START STORED DATA

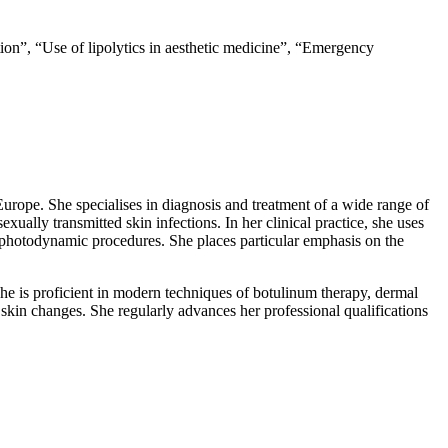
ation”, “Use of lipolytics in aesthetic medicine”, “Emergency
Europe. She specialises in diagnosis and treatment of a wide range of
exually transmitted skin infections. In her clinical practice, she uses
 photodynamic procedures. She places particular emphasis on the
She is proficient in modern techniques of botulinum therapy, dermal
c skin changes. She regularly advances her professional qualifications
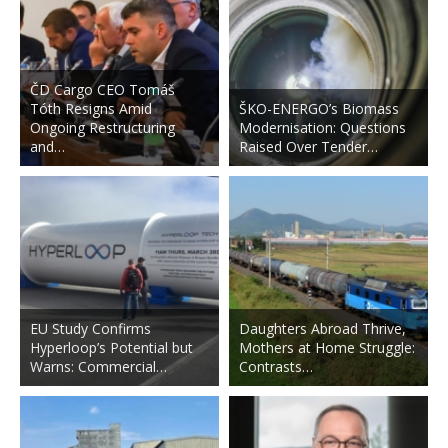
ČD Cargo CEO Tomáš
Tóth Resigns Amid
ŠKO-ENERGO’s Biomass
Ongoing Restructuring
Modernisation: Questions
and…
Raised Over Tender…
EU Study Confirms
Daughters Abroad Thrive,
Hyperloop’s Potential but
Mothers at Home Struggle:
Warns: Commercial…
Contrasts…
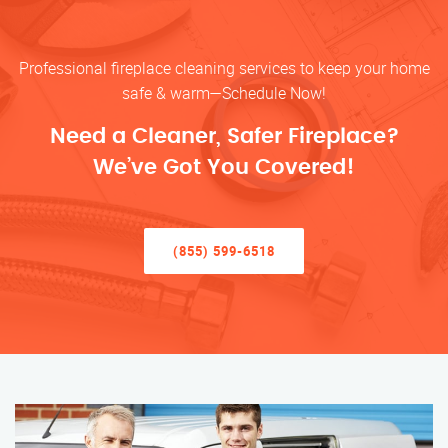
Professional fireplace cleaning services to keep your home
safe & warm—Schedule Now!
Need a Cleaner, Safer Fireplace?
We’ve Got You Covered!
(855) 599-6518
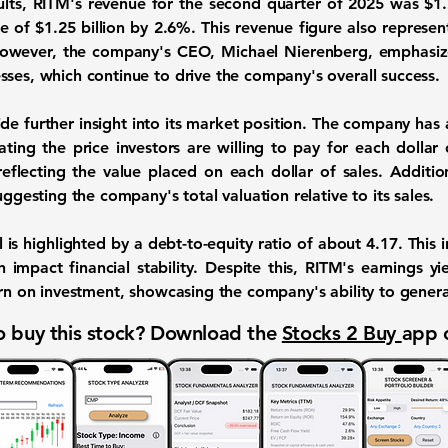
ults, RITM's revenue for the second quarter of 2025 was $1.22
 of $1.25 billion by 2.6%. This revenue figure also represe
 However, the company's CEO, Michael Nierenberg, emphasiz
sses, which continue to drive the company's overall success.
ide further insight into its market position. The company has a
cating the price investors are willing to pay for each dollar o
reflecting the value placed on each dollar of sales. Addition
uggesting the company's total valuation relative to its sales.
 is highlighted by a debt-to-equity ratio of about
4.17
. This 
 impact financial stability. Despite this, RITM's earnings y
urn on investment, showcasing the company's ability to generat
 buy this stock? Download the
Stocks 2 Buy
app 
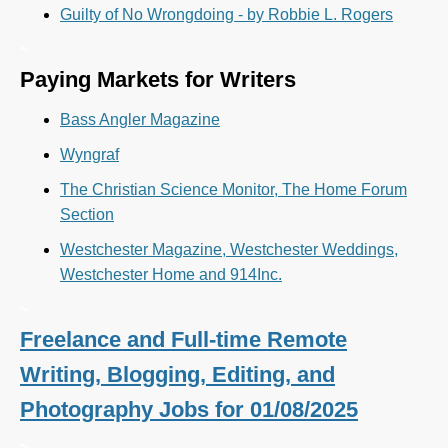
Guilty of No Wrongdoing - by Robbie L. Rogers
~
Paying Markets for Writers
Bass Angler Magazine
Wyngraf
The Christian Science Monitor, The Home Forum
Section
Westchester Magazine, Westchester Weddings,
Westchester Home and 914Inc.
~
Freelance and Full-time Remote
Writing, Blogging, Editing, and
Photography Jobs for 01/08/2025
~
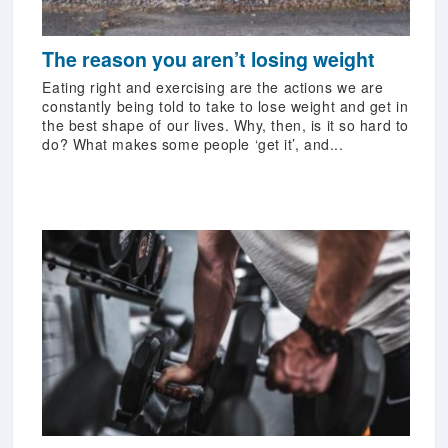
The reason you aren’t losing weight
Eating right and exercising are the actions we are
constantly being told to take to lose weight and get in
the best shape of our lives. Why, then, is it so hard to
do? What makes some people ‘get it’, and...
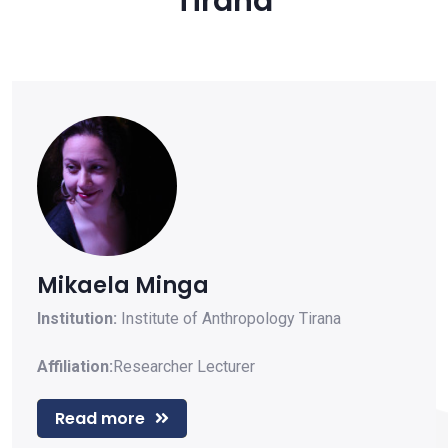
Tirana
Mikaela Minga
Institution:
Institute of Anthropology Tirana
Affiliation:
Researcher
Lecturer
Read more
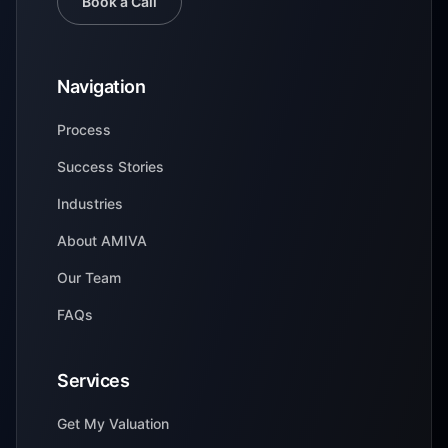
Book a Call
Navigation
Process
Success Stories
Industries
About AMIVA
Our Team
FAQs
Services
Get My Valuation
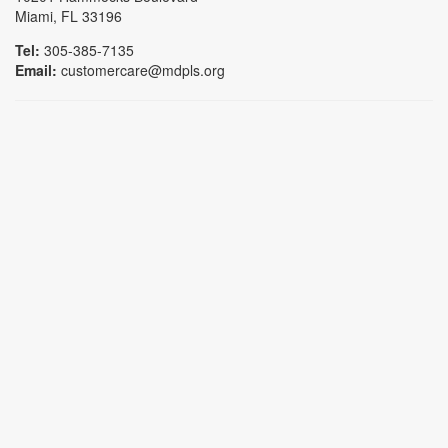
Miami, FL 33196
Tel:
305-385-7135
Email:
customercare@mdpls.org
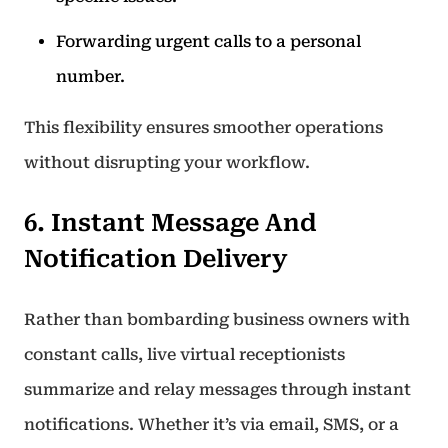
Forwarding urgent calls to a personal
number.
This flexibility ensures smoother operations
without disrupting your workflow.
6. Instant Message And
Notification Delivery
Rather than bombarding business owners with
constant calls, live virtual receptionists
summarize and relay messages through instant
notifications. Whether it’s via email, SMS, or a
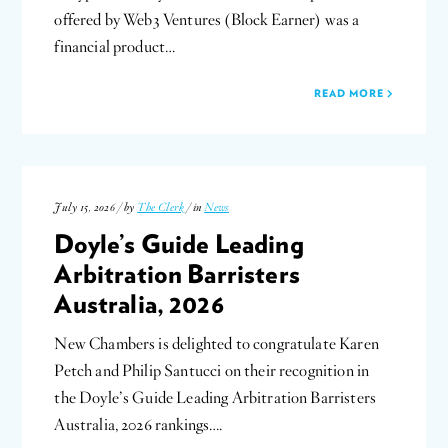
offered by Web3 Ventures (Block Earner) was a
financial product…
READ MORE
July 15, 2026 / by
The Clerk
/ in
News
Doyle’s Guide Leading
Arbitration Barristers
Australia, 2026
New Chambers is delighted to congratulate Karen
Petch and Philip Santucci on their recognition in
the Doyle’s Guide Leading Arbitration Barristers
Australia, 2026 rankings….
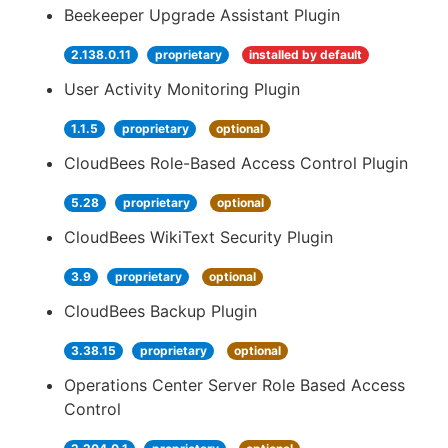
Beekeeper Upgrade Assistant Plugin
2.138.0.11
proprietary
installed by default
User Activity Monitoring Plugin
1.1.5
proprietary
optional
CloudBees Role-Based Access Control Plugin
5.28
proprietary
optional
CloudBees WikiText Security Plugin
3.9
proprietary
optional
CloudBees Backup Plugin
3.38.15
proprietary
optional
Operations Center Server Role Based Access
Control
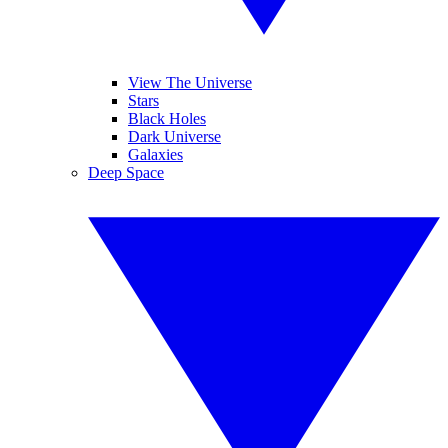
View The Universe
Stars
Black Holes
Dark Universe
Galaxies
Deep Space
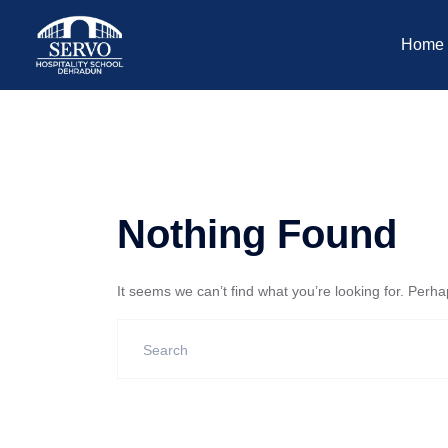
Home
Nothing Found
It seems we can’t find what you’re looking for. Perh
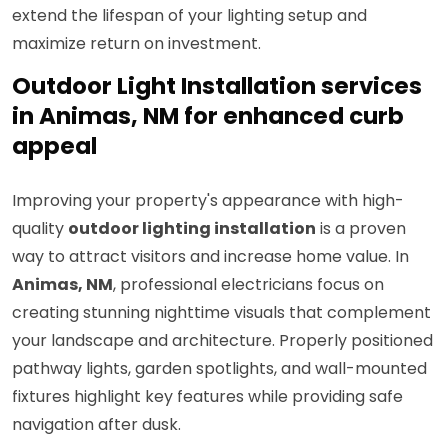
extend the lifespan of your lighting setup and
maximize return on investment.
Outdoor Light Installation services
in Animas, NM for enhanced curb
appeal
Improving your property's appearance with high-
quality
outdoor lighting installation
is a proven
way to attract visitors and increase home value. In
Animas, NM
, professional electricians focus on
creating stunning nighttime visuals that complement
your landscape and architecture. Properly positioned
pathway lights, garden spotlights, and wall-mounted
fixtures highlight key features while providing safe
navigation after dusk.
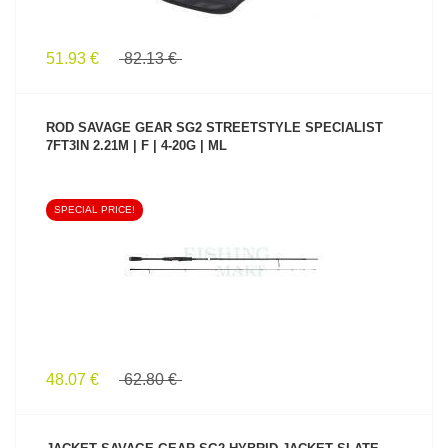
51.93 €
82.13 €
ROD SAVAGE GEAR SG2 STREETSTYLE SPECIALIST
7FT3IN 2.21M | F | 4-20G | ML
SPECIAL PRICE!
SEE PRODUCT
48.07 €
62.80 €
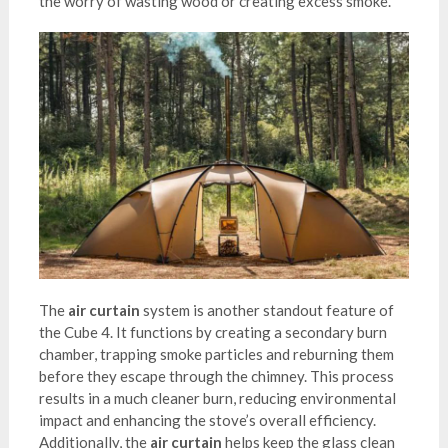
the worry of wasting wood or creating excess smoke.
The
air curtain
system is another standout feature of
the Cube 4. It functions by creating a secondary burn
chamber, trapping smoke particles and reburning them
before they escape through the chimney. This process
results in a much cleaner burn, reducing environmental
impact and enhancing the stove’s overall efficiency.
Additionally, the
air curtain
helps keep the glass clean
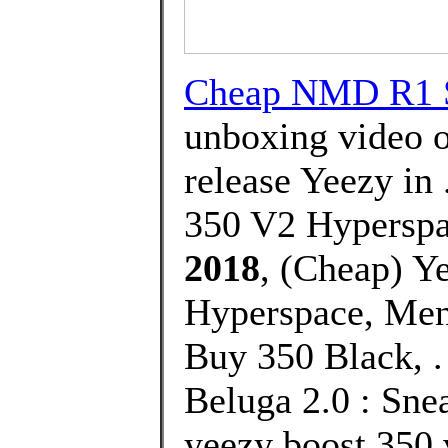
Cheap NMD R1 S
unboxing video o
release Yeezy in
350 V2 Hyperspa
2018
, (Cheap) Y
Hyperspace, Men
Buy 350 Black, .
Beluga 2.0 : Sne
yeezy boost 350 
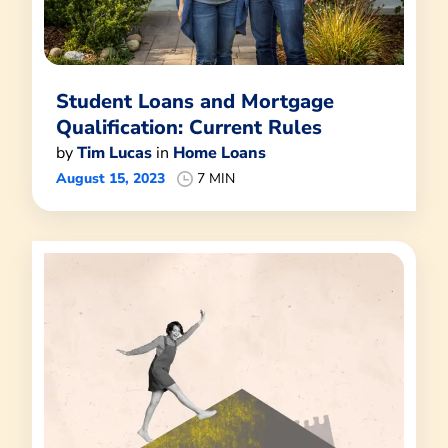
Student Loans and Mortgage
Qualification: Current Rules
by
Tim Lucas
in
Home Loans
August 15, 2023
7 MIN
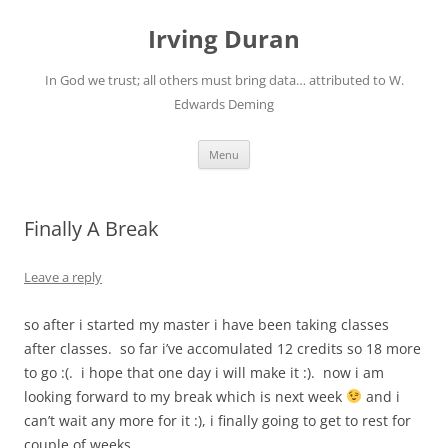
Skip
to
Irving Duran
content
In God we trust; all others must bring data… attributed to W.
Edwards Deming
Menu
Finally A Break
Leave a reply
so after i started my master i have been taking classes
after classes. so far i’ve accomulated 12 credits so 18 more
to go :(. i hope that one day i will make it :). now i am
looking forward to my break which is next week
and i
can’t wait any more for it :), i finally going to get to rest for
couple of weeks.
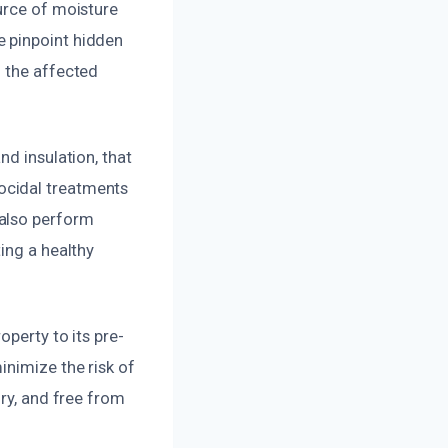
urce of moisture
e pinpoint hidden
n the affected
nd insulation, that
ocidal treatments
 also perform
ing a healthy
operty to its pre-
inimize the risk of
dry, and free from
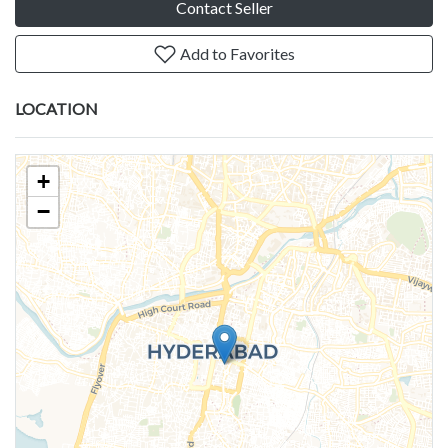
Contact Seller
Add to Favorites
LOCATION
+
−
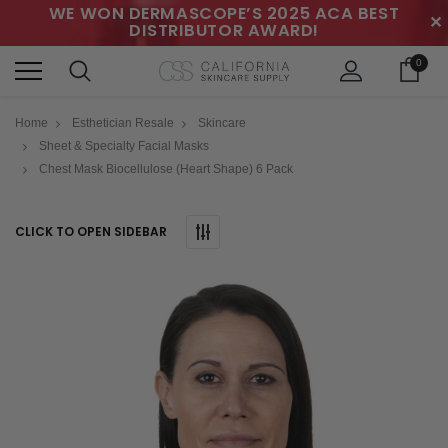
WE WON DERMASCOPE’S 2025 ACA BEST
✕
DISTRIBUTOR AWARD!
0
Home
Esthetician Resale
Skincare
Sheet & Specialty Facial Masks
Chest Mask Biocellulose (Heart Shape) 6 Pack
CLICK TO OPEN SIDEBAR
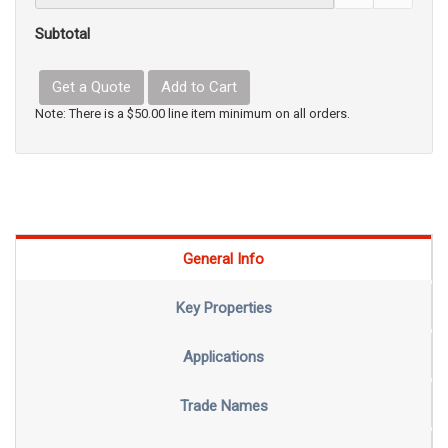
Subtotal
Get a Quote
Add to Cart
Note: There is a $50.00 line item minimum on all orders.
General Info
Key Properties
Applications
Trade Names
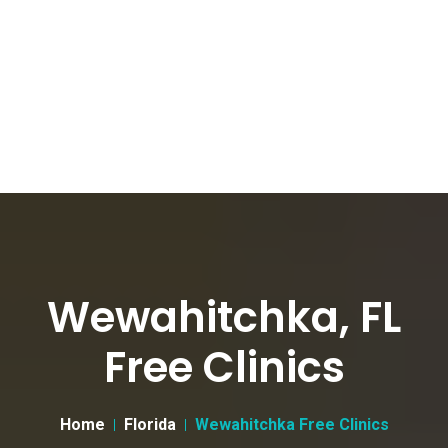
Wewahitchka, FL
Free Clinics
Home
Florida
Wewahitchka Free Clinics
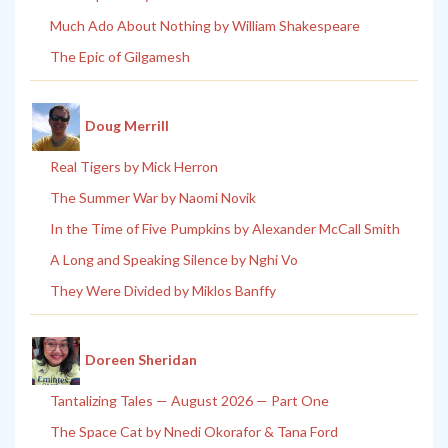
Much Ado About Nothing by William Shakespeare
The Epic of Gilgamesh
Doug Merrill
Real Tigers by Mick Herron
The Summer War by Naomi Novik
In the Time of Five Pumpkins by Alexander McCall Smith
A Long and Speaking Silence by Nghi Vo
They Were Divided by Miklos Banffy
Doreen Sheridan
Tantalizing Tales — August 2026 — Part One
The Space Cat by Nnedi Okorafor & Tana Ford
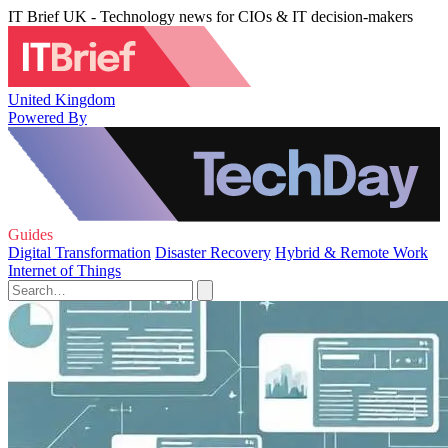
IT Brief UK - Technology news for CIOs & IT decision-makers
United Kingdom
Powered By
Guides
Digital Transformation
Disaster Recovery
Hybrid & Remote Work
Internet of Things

END STORED DATA

EXERCISE GOAL: Go through the listing above and find each line that contains "Magazine", then copy it.

RESULT OF THE EXERCISE:
Bass Angler Magazine
Westchester Magazine, Westchester Weddings,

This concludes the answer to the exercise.